→ TASK ITEM
Write the entries below out again exactly, but skip the pictures.
--- PROVIDED INFORMATION Enclosed Below ---
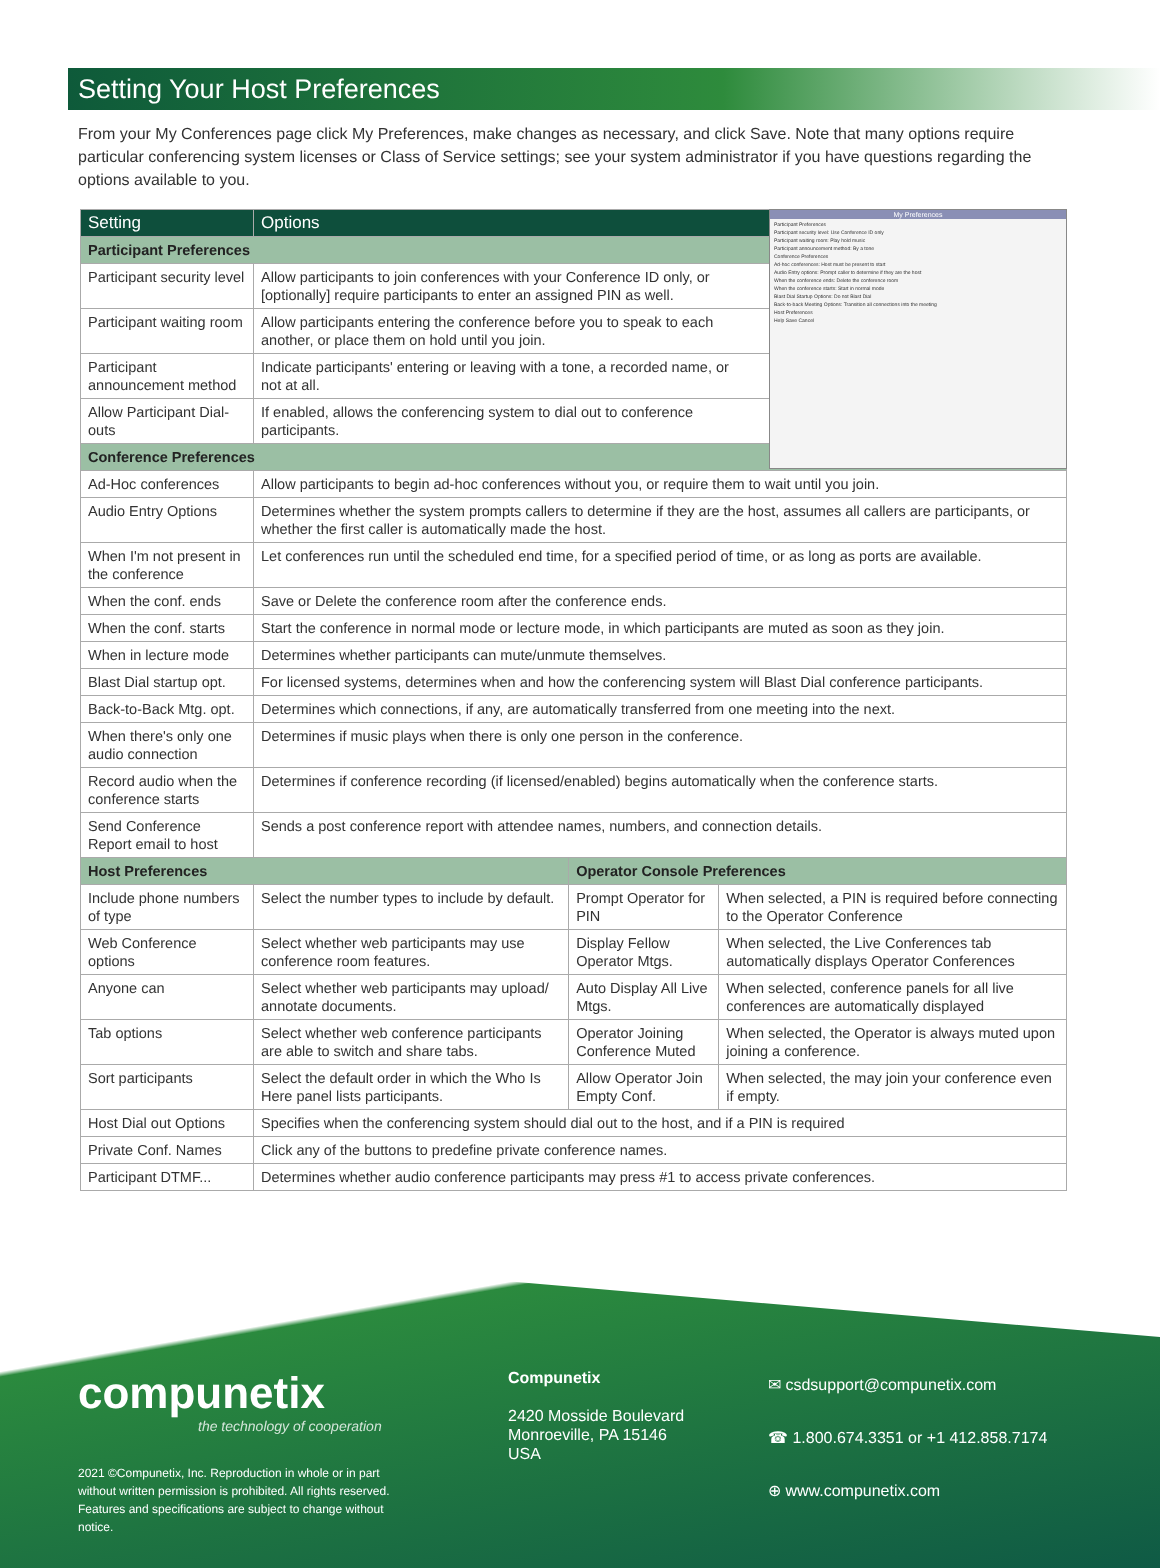Setting Your Host Preferences
From your My Conferences page click My Preferences, make changes as necessary, and click Save. Note that many options require particular conferencing system licenses or Class of Service settings; see your system administrator if you have questions regarding the options available to you.
My Preferences
Participant Preferences
Participant security level: Use Conference ID only
Participant waiting room: Play hold music
Participant announcement method: By a tone
Conference Preferences
Ad-hoc conferences: Host must be present to start
Audio Entry options: Prompt caller to determine if they are the host
When the conference ends: Delete the conference room
When the conference starts: Start in normal mode
Blast Dial Startup Options: Do not Blast Dial
Back-to-back Meeting Options: Transition all connections into the meeting
Host Preferences
Help Save Cancel
| Setting | Options | | |
| --- | --- | --- | --- |
| Participant Preferences | | | |
| Participant security level | Allow participants to join conferences with your Conference ID only, or [optionally] require participants to enter an assigned PIN as well. | | |
| Participant waiting room | Allow participants entering the conference before you to speak to each another, or place them on hold until you join. | | |
| Participant announcement method | Indicate participants' entering or leaving with a tone, a recorded name, or not at all. | | |
| Allow Participant Dial-outs | If enabled, allows the conferencing system to dial out to conference participants. | | |
| Conference Preferences | | | |
| Ad-Hoc conferences | Allow participants to begin ad-hoc conferences without you, or require them to wait until you join. | | |
| Audio Entry Options | Determines whether the system prompts callers to determine if they are the host, assumes all callers are participants, or whether the first caller is automatically made the host. | | |
| When I'm not present in the conference | Let conferences run until the scheduled end time, for a specified period of time, or as long as ports are available. | | |
| When the conf. ends | Save or Delete the conference room after the conference ends. | | |
| When the conf. starts | Start the conference in normal mode or lecture mode, in which participants are muted as soon as they join. | | |
| When in lecture mode | Determines whether participants can mute/unmute themselves. | | |
| Blast Dial startup opt. | For licensed systems, determines when and how the conferencing system will Blast Dial conference participants. | | |
| Back-to-Back Mtg. opt. | Determines which connections, if any, are automatically transferred from one meeting into the next. | | |
| When there's only one audio connection | Determines if music plays when there is only one person in the conference. | | |
| Record audio when the conference starts | Determines if conference recording (if licensed/enabled) begins automatically when the conference starts. | | |
| Send Conference Report email to host | Sends a post conference report with attendee names, numbers, and connection details. | | |
| Host Preferences | | Operator Console Preferences | |
| Include phone numbers of type | Select the number types to include by default. | Prompt Operator for PIN | When selected, a PIN is required before connecting to the Operator Conference |
| Web Conference options | Select whether web participants may use conference room features. | Display Fellow Operator Mtgs. | When selected, the Live Conferences tab automatically displays Operator Conferences |
| Anyone can | Select whether web participants may upload/ annotate documents. | Auto Display All Live Mtgs. | When selected, conference panels for all live conferences are automatically displayed |
| Tab options | Select whether web conference participants are able to switch and share tabs. | Operator Joining Conference Muted | When selected, the Operator is always muted upon joining a conference. |
| Sort participants | Select the default order in which the Who Is Here panel lists participants. | Allow Operator Join Empty Conf. | When selected, the may join your conference even if empty. |
| Host Dial out Options | Specifies when the conferencing system should dial out to the host, and if a PIN is required | | |
| Private Conf. Names | Click any of the buttons to predefine private conference names. | | |
| Participant DTMF... | Determines whether audio conference participants may press #1 to access private conferences. | | |
compunetix
the technology of cooperation
2021 ©Compunetix, Inc. Reproduction in whole or in part without written permission is prohibited. All rights reserved. Features and specifications are subject to change without notice.
Compunetix
2420 Mosside Boulevard
Monroeville, PA 15146
USA
✉ csdsupport@compunetix.com
☎ 1.800.674.3351 or +1 412.858.7174
⊕ www.compunetix.com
--- End of Enclosed PROVIDED INFORMATION ---
→ TASK SOLUTION
Setting Your Host Preferences
From your My Conferences page click My Preferences, make changes as necessary, and click Save. Note that many options require particular conferencing system licenses or Class of Service settings; see your system administrator if you have questions regarding the options available to you.
My Preferences
Participant Preferences
Participant security level: Use Conference ID only
Participant waiting room: Play hold music
Participant announcement method: By a tone
Conference Preferences
Ad-hoc conferences: Host must be present to start
Audio Entry options: Prompt caller to determine if they are the host
When the conference ends: Delete the conference room
When the conference starts: Start in normal mode
Blast Dial Startup Options: Do not Blast Dial
Back-to-back Meeting Options: Transition all connections into the meeting
Host Preferences
Help Save Cancel
| Setting | Options | | |
| --- | --- | --- | --- |
| Participant Preferences | | | |
| Participant security level | Allow participants to join conferences with your Conference ID only, or [optionally] require participants to enter an assigned PIN as well. | | |
| Participant waiting room | Allow participants entering the conference before you to speak to each another, or place them on hold until you join. | | |
| Participant announcement method | Indicate participants' entering or leaving with a tone, a recorded name, or not at all. | | |
| Allow Participant Dial-outs | If enabled, allows the conferencing system to dial out to conference participants. | | |
| Conference Preferences | | | |
| Ad-Hoc conferences | Allow participants to begin ad-hoc conferences without you, or require them to wait until you join. | | |
| Audio Entry Options | Determines whether the system prompts callers to determine if they are the host, assumes all callers are participants, or whether the first caller is automatically made the host. | | |
| When I'm not present in the conference | Let conferences run until the scheduled end time, for a specified period of time, or as long as ports are available. | | |
| When the conf. ends | Save or Delete the conference room after the conference ends. | | |
| When the conf. starts | Start the conference in normal mode or lecture mode, in which participants are muted as soon as they join. | | |
| When in lecture mode | Determines whether participants can mute/unmute themselves. | | |
| Blast Dial startup opt. | For licensed systems, determines when and how the conferencing system will Blast Dial conference participants. | | |
| Back-to-Back Mtg. opt. | Determines which connections, if any, are automatically transferred from one meeting into the next. | | |
| When there's only one audio connection | Determines if music plays when there is only one person in the conference. | | |
| Record audio when the conference starts | Determines if conference recording (if licensed/enabled) begins automatically when the conference starts. | | |
| Send Conference Report email to host | Sends a post conference report with attendee names, numbers, and connection details. | | |
| Host Preferences | | Operator Console Preferences | |
| Include phone numbers of type | Select the number types to include by default. | Prompt Operator for PIN | When selected, a PIN is required before connecting to the Operator Conference |
| Web Conference options | Select whether web participants may use conference room features. | Display Fellow Operator Mtgs. | When selected, the Live Conferences tab automatically displays Operator Conferences |
| Anyone can | Select whether web participants may upload/ annotate documents. | Auto Display All Live Mtgs. | When selected, conference panels for all live conferences are automatically displayed |
| Tab options | Select whether web conference participants are able to switch and share tabs. | Operator Joining Conference Muted | When selected, the Operator is always muted upon joining a conference. |
| Sort participants | Select the default order in which the Who Is Here panel lists participants. | Allow Operator Join Empty Conf. | When selected, the may join your conference even if empty. |
| Host Dial out Options | Specifies when the conferencing system should dial out to the host, and if a PIN is required | | |
| Private Conf. Names | Click any of the buttons to predefine private conference names. | | |
| Participant DTMF... | Determines whether audio conference participants may press #1 to access private conferences. | | |
compunetix
the technology of cooperation
2021 ©Compunetix, Inc. Reproduction in whole or in part without written permission is prohibited. All rights reserved. Features and specifications are subject to change without notice.
Compunetix
2420 Mosside Boulevard
Monroeville, PA 15146
USA
✉ csdsupport@compunetix.com
☎ 1.800.674.3351 or +1 412.858.7174
⊕ www.compunetix.com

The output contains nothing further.